The outcome matters far beyond Bogotá. Colombia is the region's third-largest economy and a cornerstone of U.S. policy in the Americas—home to the hemisphere's longest-running counternarcotics partnership and a critical buffer against Venezuelan instability. What happens there tends to ripple outward.
The outsider's playbook
De la Espriella ran a campaign that borrowed liberally from the global populist handbook: anti-corruption rhetoric, skepticism of traditional party structures, and a heavy social-media presence that bypassed legacy media gatekeepers. She positioned herself as neither the heir to former president Iván Duque's establishment conservatism nor a creature of the old Liberal Party machinery. In a country exhausted by the perceived failures of Gustavo Petro's leftist government—rising inflation, stalled peace implementation, and a series of corruption scandals—that positioning proved potent.
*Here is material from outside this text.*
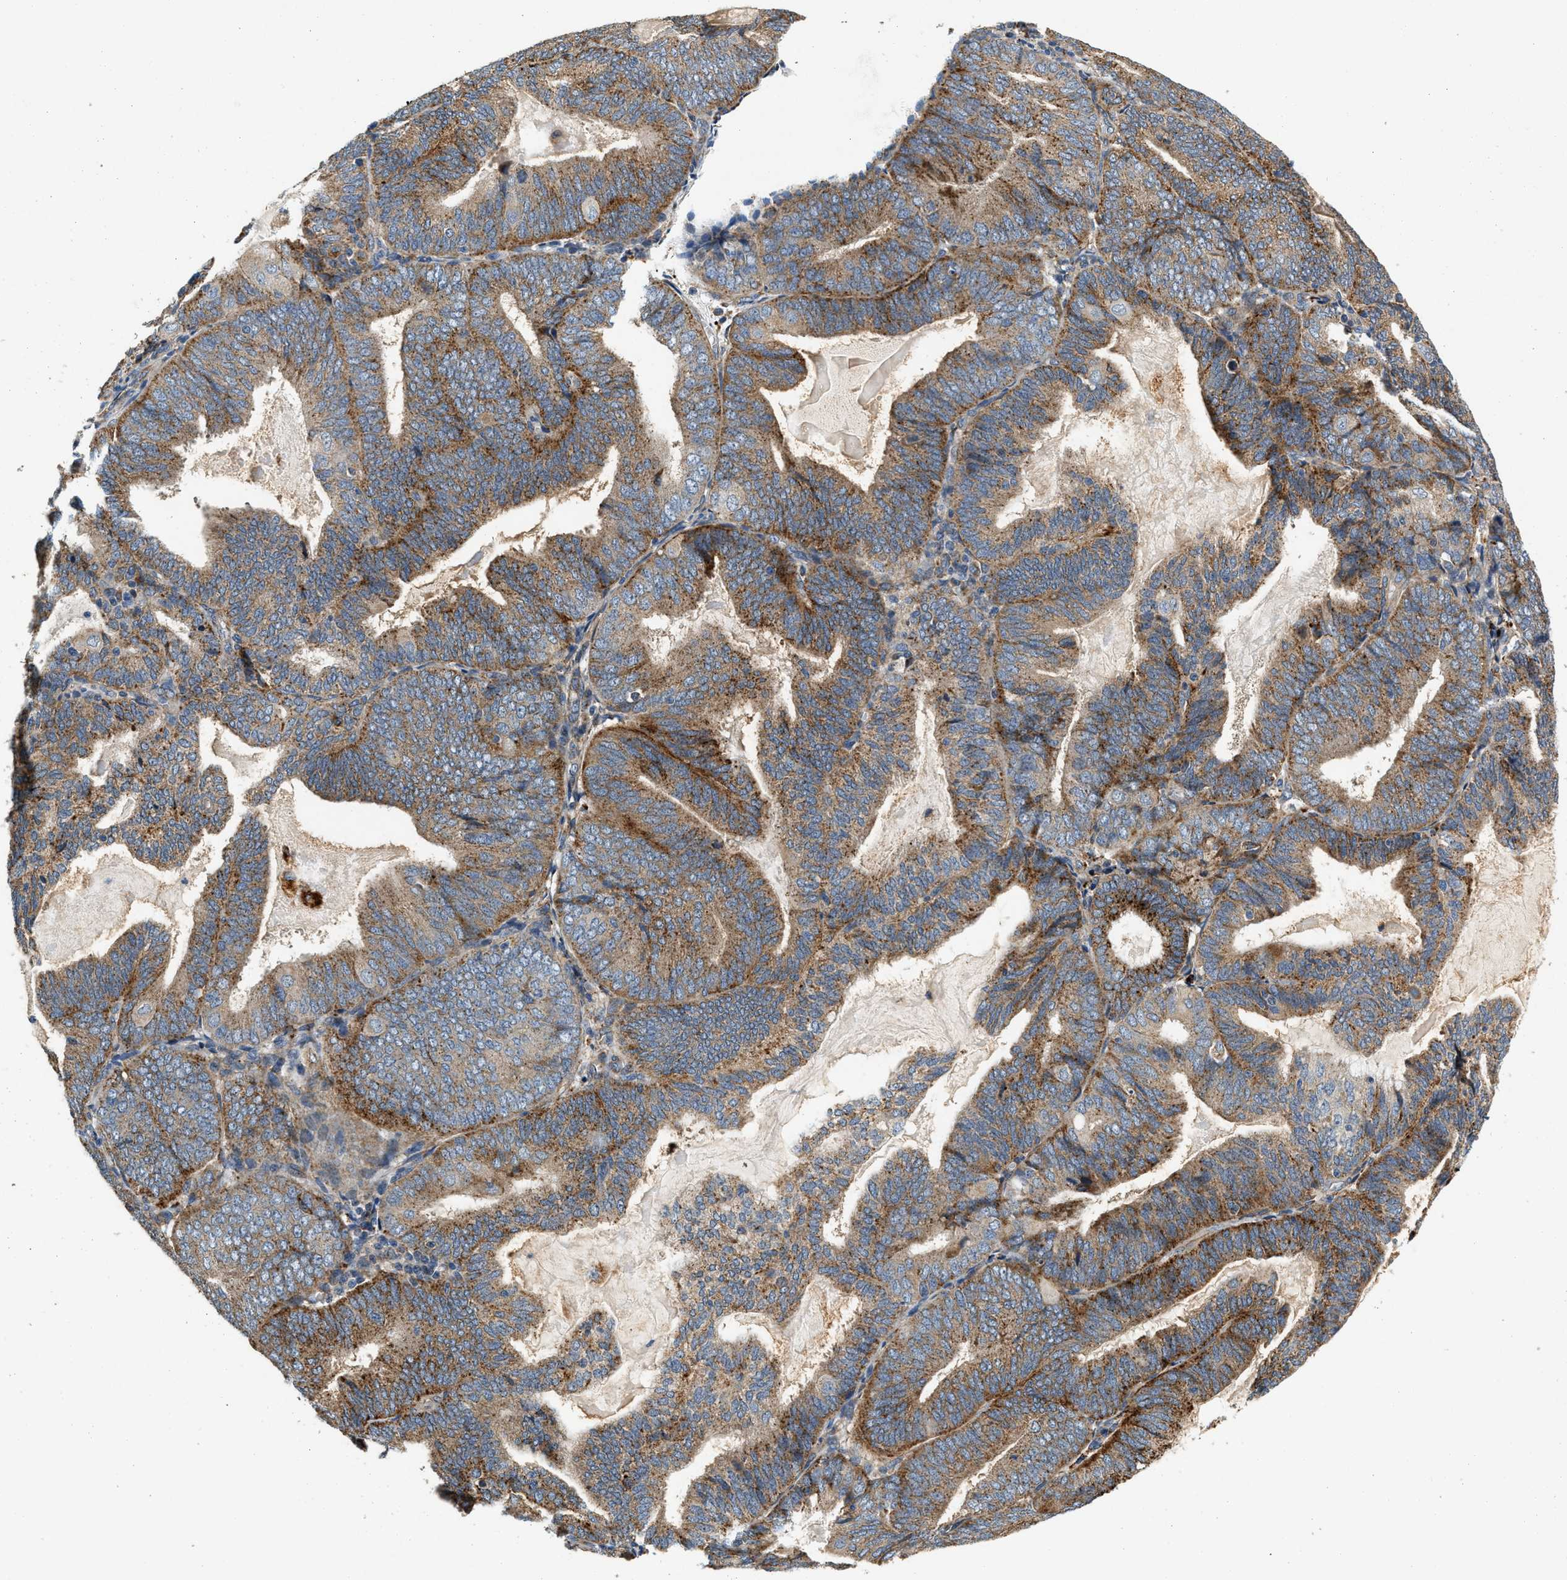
{"staining": {"intensity": "moderate", "quantity": ">75%", "location": "cytoplasmic/membranous"}, "tissue": "endometrial cancer", "cell_type": "Tumor cells", "image_type": "cancer", "snomed": [{"axis": "morphology", "description": "Adenocarcinoma, NOS"}, {"axis": "topography", "description": "Endometrium"}], "caption": "Endometrial adenocarcinoma was stained to show a protein in brown. There is medium levels of moderate cytoplasmic/membranous positivity in about >75% of tumor cells. (Stains: DAB in brown, nuclei in blue, Microscopy: brightfield microscopy at high magnification).", "gene": "DUSP10", "patient": {"sex": "female", "age": 81}}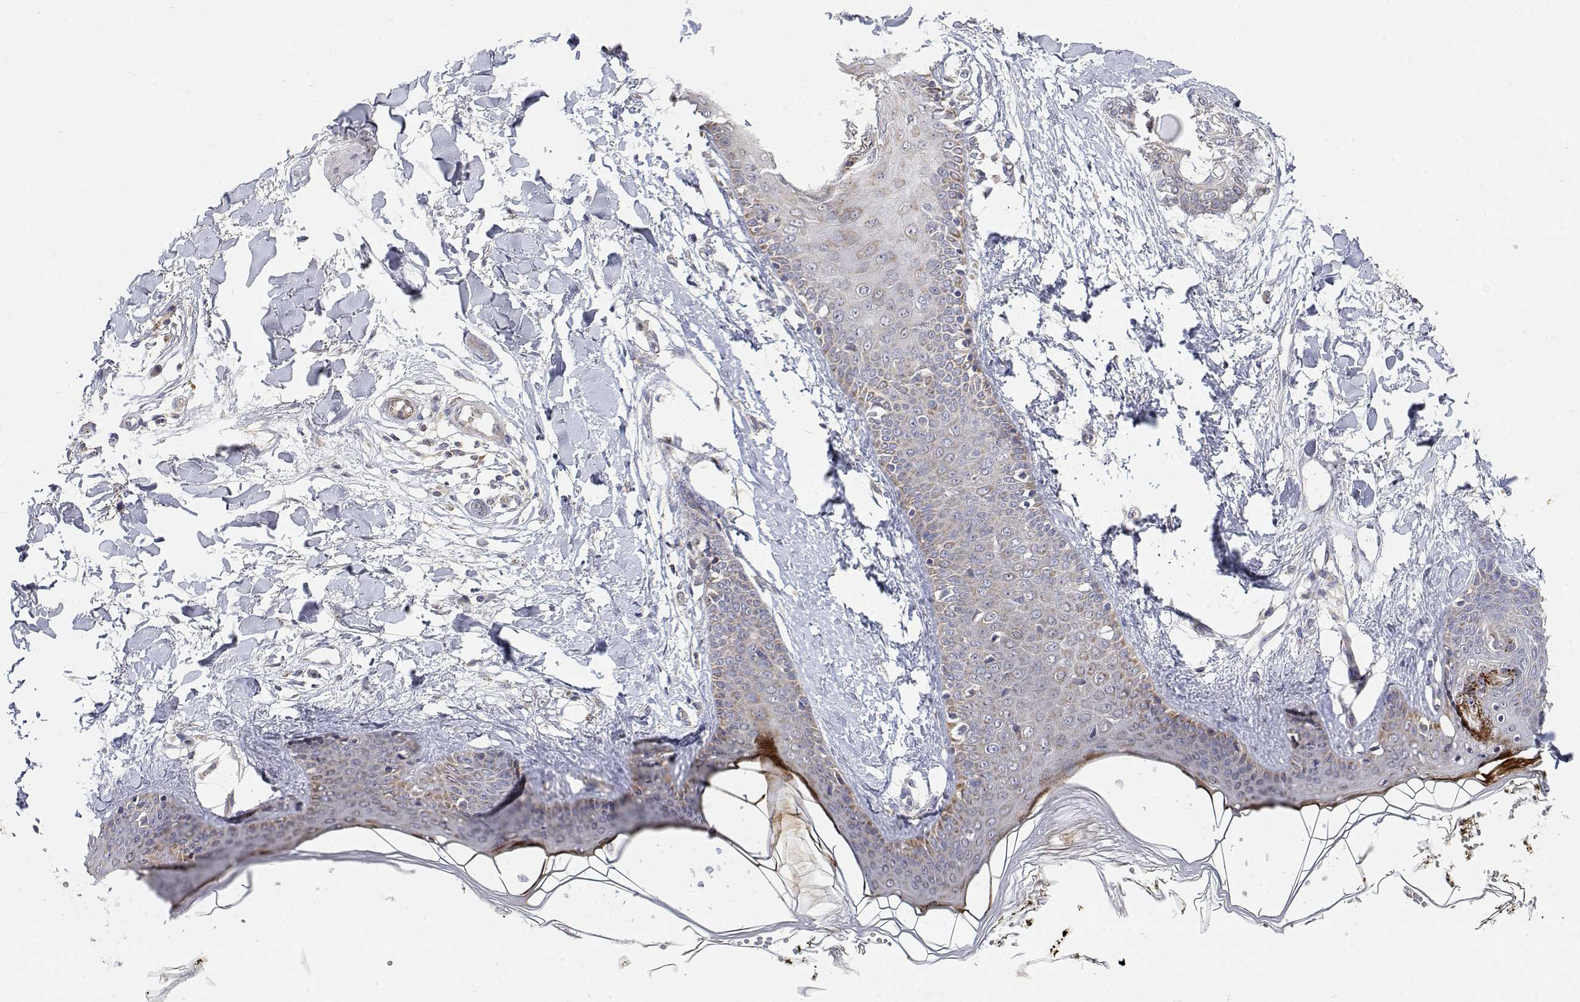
{"staining": {"intensity": "negative", "quantity": "none", "location": "none"}, "tissue": "skin", "cell_type": "Fibroblasts", "image_type": "normal", "snomed": [{"axis": "morphology", "description": "Normal tissue, NOS"}, {"axis": "topography", "description": "Skin"}], "caption": "A high-resolution photomicrograph shows immunohistochemistry staining of benign skin, which reveals no significant positivity in fibroblasts.", "gene": "LONRF3", "patient": {"sex": "female", "age": 34}}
Her opponent, Cepeda, carries the burden of being associated with Petro's coalition even as he has tried to distance himself from the administration's missteps. The runoff will test whether Colombian voters are ready to punish the left for Petro's tenure or whether Cepeda can reassemble the progressive coalition that swept Petro into office four years ago.
Regional implications
The result lands at a moment when Latin America's so-called "pink tide" is showing signs of exhaustion. Chile's Gabriel Boric has seen his approval ratings crater. Mexico's Claudia Sheinbaum is navigating a difficult relationship with Washington. Argentina's Javier Milei has demonstrated that voters will embrace radical alternatives when the left disappoints. A de la Espriella victory would add Colombia to the list of countries swinging back toward the right, potentially reshaping the region's diplomatic posture on everything from Venezuela policy to trade negotiations.
For Washington, the stakes are straightforward. The Trump administration has sought reliable partners in the hemisphere willing to take harder lines on migration, drug trafficking, and Venezuelan sanctions. A right-leaning Colombian government would be a natural ally; a Cepeda administration would likely continue Petro's more confrontational approach to U.S. policy priorities.
Our take
De la Espriella's rise is less a triumph of ideology than a verdict on incumbency. Colombians are not suddenly enamored of right-wing economics; they are tired of a government that promised transformation and delivered dysfunction. The runoff will be decided by turnout and by whether Cepeda can convince voters that he represents something other than continuity. If he cannot, Colombia joins the growing list of countries where the left's window is closing faster than anyone expected.